Qui sorge allora un’altra questione. L’autonomia differenziata è quasi un punto di arrivo di un percorso che ormai ha già largamente devastato le strutture dello Stato per favorire la privato del pubblico in ogni suo servizio.
E allora a cosa serve questa riforma a questa classe dirigente europeista? Ed è davvero attuabile, visti i costi, a meno che non si vogliano creare dei LEP solo di facciata – cosa di certo non escludibile –?
Lo chiede chiaro e tondo Luca Bianco in un articolo su Huffington Post: “come si fa a finanziarli ora che l’Italia deve rispettare il nuovo Patto di Stabilità?” I vincoli di bilancio hanno causato lo smantellamento del pubblico, e ora però impediscono anche l’autonomia differenziata?
Ovviamente no, essendo una riforma completamente inserita nella logica di Bruxelles.

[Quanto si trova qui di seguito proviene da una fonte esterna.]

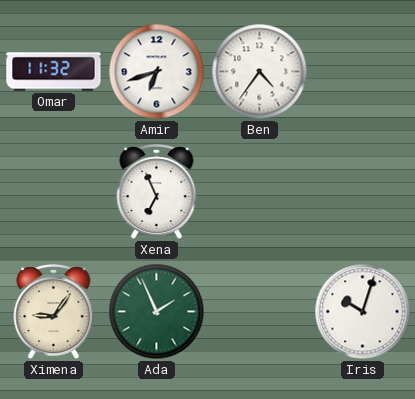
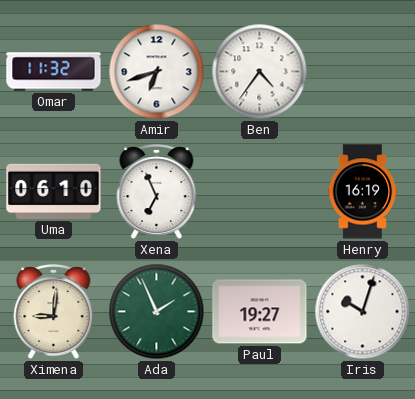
Uma: none -> 06:10
Henry: none -> 16:19
Ximena: 9:06 -> 9:01
Paul: none -> 19:27
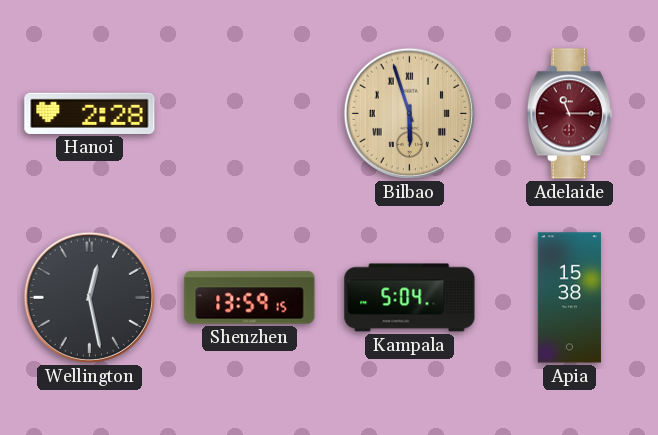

Infatti, le materie di “legislazione concorrente” su cui le regioni potranno chiedere autonomia sono 23, ma il Comitato tecnico per l’individuazione dei LEP ha fatto una distinzione tra queste.
14 hanno implicazioni dirette coi LEP (tra cui la tutela della salute), 9 invece no. Queste ultime sono: i rapporti internazionali; il commercio con l’estero; le professioni; la protezione civile; la previdenza complementare; il coordinamento della finanza pubblica; le casse di risparmio regionali; gli enti di credito regionale; l’amministrazione della giustizia di pace.
Le prime due permetteranno accordi ad hoc delle regioni con Bruxelles. Previdenza complementare, coordinamento della finanza pubblica, casse di risparmio ed enti di credito regionali hanno un importante ruolo nella determinazione del quadro in cui si svolge l’attività imprenditoriale.
Che questa possibilità, di spacchettare le 23 materie, sia legalmente ammissibile, è ancora oggetto di dibattito. Persino dentro la maggioranza le opinioni non sono omogenee, ma Zaia ha deciso di forzare la mano, un po’ per rispondere al proprio elettorato, un po’ perché era sin dall’inizio il senso di fondo di questo progetto.
Il tema è che, al più, l’autonomia differenziata porta a compimento un percorso di smantellamento del ruolo dello stato e dei servizi essenziali cominciato con Maastricht e poi accelerato dalla riforma del Titolo V della Costituzione, fatta dal centrosinistra.
Quello che interessa davvero è accelerare sulla costruzione di filiere UE capaci di competere con altri grandi attori globali. Come andrà la mediazione col governo, vista anche la competizione interna tra le varie formazioni, non possiamo ancora saperlo, ma il percorso è quello e, come da sempre nella UE, è vincolato.